Well you know what as a kid I was scared to DJ for people. I mean I wasn’t scared to DJ for people really but I was scared of actually doing what I’m doing now. It’s almost like when people ask why do you DJ all the time, it’s like something that was built up in me, but I never actually used to go do clubs. I just used to make mix tapes and do it at my house. I got a club at the studio now and I DJ in the club and people are like “why don’t you DJ?” and that’s what people said before I used to do it. Now of days there are a lot of moments that are wow moments for me because clubs are different in different cities.
What are some of your “go to” records right now?
It’s interesting because it switches in every city. That’s one of the things I talked about in my interview for Red Bull and I was saying my tips are to get to know what records work in each city. Because if you come to these towns and you play records that you think are hot where you are they typically not. Like Meek Mills “amen” is not really going like it is in New York, everywhere else. I haven’t heard French Montana’s “Pop That” in any other city than New York.
Have you heard Chief Keef?
Yea Chief Keef is going really really heavy in LA, I played it in Vegas last week…people don’t really know it. I think the 2 Chainz record “No Lie” is just starting to get going. It really depends because these records are in a section where its like 65 beats per minuet, but there’s a section where its like the “Cake” records, and “Ima Boss” still is huge in the club, “House Party” is still huge in the club, “Teach Me How to Dougie” still is a crowd pleaser. A lot of the west coast records are really emerging right now like “Beat it Up”
What was your most embarrassing moment as a DJ?
I’ve had a couple of embarrassing moments…well they aint EMBARRASING moments but I have these charm bracelets that I wear on both hands and one night the die was hanging down, and it hit the speed button, so I’m scratchin away like “Oh I’m killin it,” and soon as I’m getting ready to drop the record I hit the speed button and changed the record to like 45 and the crowd was rockin! But then the crowd was like what are you smoking up there? ‘And it happened twice too and I figured it out and was like ‘Ok that’s not gunna happen again,’ and four more songs later I did it again. I still DJ on turntables, so you almost have to let people know that these things are going to happen.
Like even a little piece of dust can mess it up.
Yea like I was in Vegas and Serato the program was messing up, just out of nowhere.
It would freeze on the computer screen or something?

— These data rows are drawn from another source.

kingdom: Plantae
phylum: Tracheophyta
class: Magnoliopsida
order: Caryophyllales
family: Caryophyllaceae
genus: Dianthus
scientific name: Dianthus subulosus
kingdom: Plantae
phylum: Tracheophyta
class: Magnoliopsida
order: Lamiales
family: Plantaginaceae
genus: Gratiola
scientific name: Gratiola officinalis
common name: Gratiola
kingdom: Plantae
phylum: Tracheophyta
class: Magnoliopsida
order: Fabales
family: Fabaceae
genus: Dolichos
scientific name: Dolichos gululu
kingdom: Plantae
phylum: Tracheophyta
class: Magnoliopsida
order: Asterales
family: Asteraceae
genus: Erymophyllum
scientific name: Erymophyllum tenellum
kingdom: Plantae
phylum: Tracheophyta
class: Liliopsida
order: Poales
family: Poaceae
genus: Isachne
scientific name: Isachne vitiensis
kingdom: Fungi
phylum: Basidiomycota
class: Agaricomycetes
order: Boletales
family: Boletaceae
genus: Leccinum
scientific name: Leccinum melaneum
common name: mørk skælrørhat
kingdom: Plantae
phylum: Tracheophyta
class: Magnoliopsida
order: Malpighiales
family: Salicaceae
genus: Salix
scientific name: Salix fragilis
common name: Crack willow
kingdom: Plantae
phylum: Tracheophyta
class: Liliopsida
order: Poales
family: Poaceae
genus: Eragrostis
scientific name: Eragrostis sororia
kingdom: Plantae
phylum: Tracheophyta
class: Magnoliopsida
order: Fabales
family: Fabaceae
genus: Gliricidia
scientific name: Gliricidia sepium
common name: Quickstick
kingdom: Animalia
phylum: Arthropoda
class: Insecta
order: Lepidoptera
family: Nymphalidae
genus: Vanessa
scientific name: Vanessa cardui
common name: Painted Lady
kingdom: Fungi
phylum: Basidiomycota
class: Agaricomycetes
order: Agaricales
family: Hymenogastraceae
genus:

Yea whatever happened with the program. So I was playing 50 cent “In da Club,” and the record just stopped while the crowd was going crazy. And I was actually partying, like you said, I almost had my back turned to the dj booth and I turned around and everybody was looking at me and I was like aww man I gotta find something fast! So I had to come out of that record. So its not really embarrassing its like certain things, certain dj moments that are part of the game.
And it gives you experience so you know what to do when you mess up
You don’t really even learn what to do; you have to just figure out what to do. Luckily I talk on the mic so I can just grab the mic immediately and let them know or you could blame it on the sound man.
(Laughs) Yea, just blame it on the sound guy. Still today you can drop that “Money Ain’t A Thang” record and everyone goes crazy and I remember when the video first came out and you had the ice in the girl’s drink and everything. Do you remember recording that with Hov?
Yea yea we were talking to each other the whole time. I picked Jay up from the airport and I told him I had an idea that I wanna use, a line from his record, and I was going to sample it at first, I was just going to sample it from “Cant Knock the Hustle” when he said that but he was like I’m here, why sample it?
So he had no idea you guys were going to record that one?
He Knew. He came from Atlanta to do that song.
And it just took off.
I mean that’s what you call a classic.